Many of our customers, road or race, fit free-breathing exhaust cans or full systems and are after horsepower and torque gains; we recommend fitment of a suitable after-market air filter at the same time to save doubling up of dyno time. With these changes an engine’s fuelling will definitely need work and we offer two routes for our customers to take, either with Power Commander or our ECU Reprogramming Service.
Power Commanders are a relatively easy fitment; disconnect the injector wires, connect in the PC and earth it to the battery. The work for us lies in looking at the fuelling on a part throttle run and then, via Tuninglink (a piece of software on the dyno, which puts the Power Commander in a closed loop with the Lambda and computer) analysing and adding the ideal air/fuel ratio. This builds a basic map, but what works on the dyno does not necessarily work on the road…

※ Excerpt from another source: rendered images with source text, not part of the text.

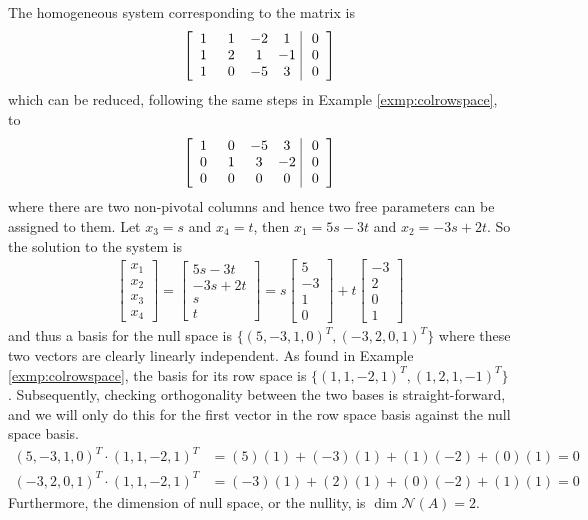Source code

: \begin{solution}
The homogeneous system corresponding to the matrix is
\begin{align*}
\left[\begin{array}{@{\;}wc{10pt}wc{10pt}wc{10pt}wc{10pt}|wc{10pt}@{\;}}
1 & 1 & -2 & 1 & 0\\
1 & 2 & 1 & -1 & 0\\
1 & 0 & -5 & 3 & 0
\end{array}\right]
\end{align*}
which can be reduced, following the same steps in Example \ref{exmp:colrowspace}, to
\begin{align*}
\left[\begin{array}{@{\;}wc{10pt}wc{10pt}wc{10pt}wc{10pt}|wc{10pt}@{\;}}
1 & 0 & -5 & 3 & 0 \\
0 & 1 & 3 & -2 & 0\\
0 & 0 & 0 & 0 & 0
\end{array}\right]
\end{align*}
where there are two non-pivotal columns and hence two free parameters can be assigned to them. Let $x_3 = s$ and $x_4 = t$, then $x_1 = 5s - 3t$ and $x_2 = -3s + 2t$. So the solution to the system is
\begin{align*}
\begin{bmatrix}
x_1 \\
x_2 \\
x_3 \\
x_4
\end{bmatrix}
=
\begin{bmatrix}
5s-3t \\
-3s+2t \\
s \\
t
\end{bmatrix}
=
s
\begin{bmatrix}
5\\
-3\\
1\\
0
\end{bmatrix}
+ t
\begin{bmatrix}
-3 \\
2 \\
0 \\
1
\end{bmatrix}
\end{align*}
and thus a basis for the null space is $\{(5,-3,1,0)^T, (-3,2,0,1)^T\}$ where these two vectors are clearly linearly independent. As found in Example \ref{exmp:colrowspace}, the basis for its row space is $\{(1,1,-2,1)^T, (1,2,1,-1)^T\}$. Subsequently, checking orthogonality between the two bases is straight-forward, and we will only do this for the first vector in the row space basis against the null space basis.
\begin{align*}
(5,-3,1,0)^T \cdot (1,1,-2,1)^T &= (5)(1)+(-3)(1)+(1)(-2)+(0)(1) = 0 \\
(-3,2,0,1)^T \cdot (1,1,-2,1)^T &= (-3)(1)+(2)(1)+(0)(-2)+(1)(1) = 0
\end{align*}
Furthermore, the dimension of null space, or the nullity, is $\dim{\mathcal{N}(A)} = 2$.
\end{solution}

And this is where our experience and detailed knowledge make a tangible difference; we go back and manually ‘trim’ at small, less than 40% throttle openings, where the bike spends most of its life. Once we’re happy that what we have on the dyno will suit the customer’s requirements, the bike is ridden on a 10-mile loop that includes a mixture of fast and very slow corners, to assess its performance in the real world at a variety of road speeds, engine rpm and throttle openings.
BSD Performance has a great deal of experience
working with Dynojet’s Power Commander system
And many others, such as Yoshimura’s EMS and Nemesis. All offer options, but we’ve found in the last few years that many customers with stock (or lightly modified) road bikes have asked us to solve issues for them. Most can be traced to Euro 3 legislation, as all modern motorcycles are fitted with emission and noise controls that effectively handicap output and hinder power delivery, in some way or other.
By far and way the most elegant way of solving these problems is to work directly on the engine’s stock Electronic Control Unit (ECU). The system we now have allows us to ‘talk’ directly to the ECU and make changes – including switching off the Lambda sensor (which manages the fuelling to safeguard the exhaust catalyzer and reduce emissions). Lambdas also contribute to on/off throttle snatchiness at low rpm thanks to the lean running condition they create.
Many bikes have ‘noise flaps’ fitted in the exhaust, which only open at higher rpm. These too cause hiccups in power delivery and we can turn them off too, as well as dealing with any restrictions the manufacturer has built in through the lower gears (the Ducati Streetfighter, for example is restricted to 60% of its full power in first, second and third).
Essentially, our ECU Reprogramming service delivers a bike engine as the manufacturer designed it originally; after a Dyno run to establish baseline performance we suck the stock map out, switch off anything we feel that’s causing a problem and then re-map taking account of any changes made (air filter/exhaust etc). We can also check and turn off fault lights. The new performance map is then uploaded back into the ECU and the bike checked on the Dyno.
BSD Performance offers a cost-effective, wire and bolt-on free ECU upgrade for anybody that’s unhappy with their stock bike or who has fitted cans and not made any of the necessary adjustments. We can also make engines much more economical if needs be – perfect for the long distance or adventure sports rider.
Our ECU reprogramming service caters for BMW, Ducati, Triumph, KTM, Moto Morini and Moto Guzzi. We can also work on late-model Aprilias and will be adding new models – including the BMW S1000RR and key bikes from Kawasaki and other manufacturers – in time. The stock, original map is kept securely on file and can be supplied to the customer via email, along with a jpeg dyno graph that reflects the engine’s performance stock, and after the ECU reprogram.